16日に行われた平昌五輪フィギュアスケート男子ショートプログラム(SP)。66年ぶりの2連覇を狙う羽生結弦(23=ANA)が111・68点で首位発進を決めたが、出場選手のハイレベルな争いは、8年前のバンクーバー五輪はもとより、4年前のソチ五輪と比べても隔世の感を覚えるものだった。

 注目したのは認定された4回転ジャンプの数。バンクーバーでは30選手で4人、ソチでは29選手で16人、平昌では30選手で18人と「微増」だったが、目を見張るのはその内訳。2種類に挑んだ選手が0人→1人→9人と激増していた。

 口火を切ったのは3番目に登場した17歳のビンセント・ゾウ(米)だった。17年世界ジュニア王者は五輪史上初めて4回転ルッツを成功。さらに4回転ルッツ-3回転トーループの連続ジャンプを着氷し、2度の4回転で会場を沸かせた。14年ソチ大会ではケビン・レイノルズ(カナダ)1人だった2種類ジャンパーを振り返ると、その後の「新4回転時代」の進歩の速さがうかがわれる。
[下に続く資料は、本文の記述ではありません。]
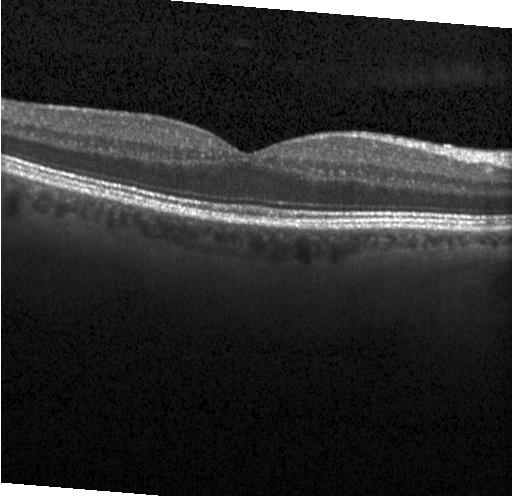 Optical coherence tomography B-scan. Heidelberg Spectralis OCT system. Spectral-domain optical coherence tomography. Macular scan
Assessment: no CNV, no DME, and no drusen.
 羽生、宇野ら最終組の6人のうち5人が2本の4回転を跳んだ。その数は最終的には計9人。その種類もソチではトーループ、サルコーまでだったが、フリップ、ルッツまで加わり、一気に技術レベルが押し上がった。

 4回転は16年4月に宇野昌磨がフリップを成功させると、羽生は同年10月にループを成功させた。後輩に負けじと限界を押し広げてきた五輪王者は、あとに続く若者たちを従えた。この日争った18歳のネーサン・チェン(米国)、20歳の金博洋(中国)、そしてゾウにしても、突破者がいたからこそ現実味を持って大技に挑戦できたのだろう。

 17日のフリーでは、何種類、何本の4回転が跳ばれ、どんな進歩が刻まれるだろうか。